Why Do Organizations Struggle To Have Good Data Quality?
Large organizations are often using many tools to get their data from source to destination, and this is what Josh highlights as the main root problem to having poor data quality. Josh emphasizes that:
” there’s just a huge number of tools that are being used to do all the processing of data, and ultimately deliver it to the end location. Being able to tie together all the needed information across this, wide variety of tooling is, is a challenge and a pain point.”
Josh also points out that this fragmentation of tools creates unnecessary complexities in all areas of operation such as tracking down issues within their data infrastructure. Not to mention that many companies have hundreds or sometimes thousands of data sources going through different levels of data processing in many different data pipelines. Going through all these data to find and fix an error can be time-consuming and sometimes very complex.
Josh highlights that “another reason why this is such a challenge for a lot of organizations is because each company is working in such a unique problem set when it comes to the analytics that they’re producing.”
For example, two marketing companies can have the same goal but the way they handle their marketing data sources may be unique from each other. Josh states that “being able to come up with a generic approach to cover all the different data quality use cases and how different teams are looking at [their] problem and their own unique way [is definitely a big challenge] . . .”
What Should We Be Observing About Our Data?
When observing our data we should be looking at our data and pipelines. It is important to separate these two from each other, while they both work together, they also both serve different purposes.
Josh says that “on the data level, we’re concerned about what’s happening in the actual flow of data.” This means observing the successful poll of data, completeness of a data set, how many records are being pulled at a particular time relative to history, etc.
The second component we should be observing is the data pipelines. This can be observing information such as “the statuses of the pipeline . . . did it succeed, or did it fail to run? [This is] important because failures on the pipeline are obviously going to be very associated with, delays or misses of pulling data sets.”
Observing data and pipelines can also be good indicators of issues in the other. For example:
“if you see that data’s incomplete within a data table in a warehouse downstream, being able to easily see that [it] was caused because pipelines failed upstream somewhere, that can help expedite root cause analysis. So, we really care about statuses.”
What Patterns from Organizations Contribute to High Data Quality and Observability?
Josh states that “the biggest pattern that [he sees] . . . [is] just having a really bad inciting incident that [motivates] the team to get something right.” For example:
“. . . an executive [goes] into a board meeting, [talking] about some marketing statistics [or] some business progress, and then [realizes] after the meeting that the data was completely off and needs to go back and [apologize] to some really important stakeholders that the data was wrong.”
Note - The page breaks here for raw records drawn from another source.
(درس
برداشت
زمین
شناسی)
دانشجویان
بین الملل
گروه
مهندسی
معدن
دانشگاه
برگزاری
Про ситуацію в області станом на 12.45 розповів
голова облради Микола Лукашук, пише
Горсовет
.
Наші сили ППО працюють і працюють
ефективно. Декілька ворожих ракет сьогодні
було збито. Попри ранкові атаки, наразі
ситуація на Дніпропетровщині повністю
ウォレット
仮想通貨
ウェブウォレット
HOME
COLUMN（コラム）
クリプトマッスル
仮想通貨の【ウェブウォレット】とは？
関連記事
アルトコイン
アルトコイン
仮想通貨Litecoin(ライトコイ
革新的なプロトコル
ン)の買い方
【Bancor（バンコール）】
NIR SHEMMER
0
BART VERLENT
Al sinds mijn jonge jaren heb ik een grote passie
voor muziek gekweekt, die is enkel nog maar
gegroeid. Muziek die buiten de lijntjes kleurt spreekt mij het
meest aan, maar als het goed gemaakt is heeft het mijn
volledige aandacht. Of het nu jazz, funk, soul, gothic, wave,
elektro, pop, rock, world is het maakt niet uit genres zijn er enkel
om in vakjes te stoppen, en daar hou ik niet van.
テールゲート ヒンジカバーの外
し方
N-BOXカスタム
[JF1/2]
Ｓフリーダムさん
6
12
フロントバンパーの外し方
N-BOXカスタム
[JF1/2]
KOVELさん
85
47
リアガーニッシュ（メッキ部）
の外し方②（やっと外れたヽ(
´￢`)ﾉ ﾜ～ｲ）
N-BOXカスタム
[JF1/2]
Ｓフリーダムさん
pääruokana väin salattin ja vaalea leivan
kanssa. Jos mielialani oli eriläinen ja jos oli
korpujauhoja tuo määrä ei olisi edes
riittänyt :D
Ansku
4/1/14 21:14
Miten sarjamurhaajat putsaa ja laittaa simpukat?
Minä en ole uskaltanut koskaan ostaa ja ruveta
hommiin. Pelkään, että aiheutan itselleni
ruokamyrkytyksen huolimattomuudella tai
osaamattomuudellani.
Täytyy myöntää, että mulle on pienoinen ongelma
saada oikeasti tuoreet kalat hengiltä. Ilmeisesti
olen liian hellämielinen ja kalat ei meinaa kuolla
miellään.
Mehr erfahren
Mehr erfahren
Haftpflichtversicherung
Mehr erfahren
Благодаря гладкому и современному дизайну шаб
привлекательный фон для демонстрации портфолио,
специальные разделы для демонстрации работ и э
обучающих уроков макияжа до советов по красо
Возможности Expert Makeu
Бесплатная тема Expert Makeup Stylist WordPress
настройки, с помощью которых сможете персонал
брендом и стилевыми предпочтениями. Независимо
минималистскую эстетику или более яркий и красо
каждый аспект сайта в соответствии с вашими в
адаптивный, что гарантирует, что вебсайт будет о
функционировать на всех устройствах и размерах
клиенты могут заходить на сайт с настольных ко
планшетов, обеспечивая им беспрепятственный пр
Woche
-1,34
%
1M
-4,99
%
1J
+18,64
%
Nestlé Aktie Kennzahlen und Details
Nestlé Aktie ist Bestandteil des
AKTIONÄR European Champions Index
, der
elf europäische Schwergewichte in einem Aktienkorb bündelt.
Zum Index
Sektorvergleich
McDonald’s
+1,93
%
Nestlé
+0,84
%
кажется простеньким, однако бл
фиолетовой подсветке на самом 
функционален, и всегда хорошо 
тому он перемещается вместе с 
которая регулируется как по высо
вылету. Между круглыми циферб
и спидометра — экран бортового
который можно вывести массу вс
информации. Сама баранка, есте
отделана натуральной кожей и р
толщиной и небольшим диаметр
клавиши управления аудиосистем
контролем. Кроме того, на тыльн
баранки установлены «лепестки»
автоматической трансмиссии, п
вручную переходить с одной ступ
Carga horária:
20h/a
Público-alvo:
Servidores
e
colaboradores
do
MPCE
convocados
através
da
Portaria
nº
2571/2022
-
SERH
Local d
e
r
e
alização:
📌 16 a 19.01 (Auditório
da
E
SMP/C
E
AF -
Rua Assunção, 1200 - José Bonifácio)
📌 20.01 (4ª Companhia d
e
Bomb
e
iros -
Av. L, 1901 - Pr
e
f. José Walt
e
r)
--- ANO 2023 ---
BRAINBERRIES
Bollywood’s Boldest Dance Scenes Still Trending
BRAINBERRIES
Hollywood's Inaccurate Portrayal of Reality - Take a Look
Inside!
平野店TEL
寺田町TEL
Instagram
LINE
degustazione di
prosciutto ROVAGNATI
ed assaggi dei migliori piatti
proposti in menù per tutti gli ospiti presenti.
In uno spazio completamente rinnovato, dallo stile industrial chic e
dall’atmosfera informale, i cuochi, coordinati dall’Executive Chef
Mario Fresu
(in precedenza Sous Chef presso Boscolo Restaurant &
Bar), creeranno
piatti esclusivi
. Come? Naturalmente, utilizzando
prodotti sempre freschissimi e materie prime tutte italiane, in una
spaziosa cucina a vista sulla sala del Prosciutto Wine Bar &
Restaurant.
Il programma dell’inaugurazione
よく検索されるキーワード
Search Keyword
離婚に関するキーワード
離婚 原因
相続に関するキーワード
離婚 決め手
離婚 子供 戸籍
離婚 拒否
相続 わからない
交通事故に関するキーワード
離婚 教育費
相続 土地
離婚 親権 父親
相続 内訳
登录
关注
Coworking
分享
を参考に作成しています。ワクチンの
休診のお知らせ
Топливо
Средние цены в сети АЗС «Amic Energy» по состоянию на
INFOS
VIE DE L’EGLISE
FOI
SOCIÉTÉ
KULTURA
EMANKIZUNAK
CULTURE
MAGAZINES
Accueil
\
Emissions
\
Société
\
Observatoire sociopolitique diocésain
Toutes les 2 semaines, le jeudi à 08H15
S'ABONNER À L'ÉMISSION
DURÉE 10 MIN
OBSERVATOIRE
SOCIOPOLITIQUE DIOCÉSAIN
Problems are inevitably going to occur in any business but the difference between a successful business and a business destined to fail is how they handle the problem. When incidents like these occur, the business should be focusing on fixing it, but also learning from it.
Therefore, when your business encounters a problem, focus on learning from it instead of focusing only on fixing it.
According to Josh, another pattern that successful organizations have is: “. . . a clear SLA [or] service level agreements on just what data quality means . . .”
“When an organization can break that down and work with their stakeholders to define what quality means for them and what are the priorities, because you can’t focus on everything. You can have some level of contract [whether it’s] informal or formal that says we’re going to abide by these criteria [ and that] we’re accountable to [it] . . . I think [is the] key ingredient for success today.”
What Steps Should a Newcomer Take?
If you are a starting out and don’t have all the data capabilities set up. Josh emphasizes setting aside the
technology and “sit with your stakeholders and understand where the priorities are”. This is because lots of teams tunnel vision on to the “technologies and cool capabilities” and how it can benefit their company or client. Josh emphasizes:
“[that] we can get caught up in all the different capabilities of these systems [and the] danger there is you risk missing what’s most important to the business. . . [this causes you to waste] a lot of time on projects that may not have any significant impact.”
The best way to understand the priority of your project or stakeholders is to have a meeting and prepare questions beforehand. The most common question to ask is “Where is the biggest pain coming from?”. This simple question can extract valuable information that a business is struggling with and your team can add more questions on top of it.
Alternatively, Josh suggests that:
“you may not even need to really sit with them, but just sit with your team for a second and ask, where are we wasting most of our time? Is it from stray queries that are being run on a warehouse? Is it from a table transformation that’s clogging things up all the time or creating a lot of failures or is it because there’s one or two rest API data sources where the source provider is just constantly changing schema?. . “
Once these priorities are set, pain points are discussed, this is where you start focusing on “different approaches, different techniques, [and] different tools that you may use to help you.”
Recommended Learning Resources
Josh recommends a book called “The Phoenix Project”. He explains, “it’s about a dev-ops organization that is facing a giant backlog of requests and tasks from a big enterprise that they’re working in. And how [this] team breaks down big problems into smaller problems and starts developing a more clean pipeline of pulling tasks through to completion. It describes different CICB processes that go on within that group [and] I think it is a good resource for data teams because I think this is a lot of what data teams are missing today, is good practices around ops.”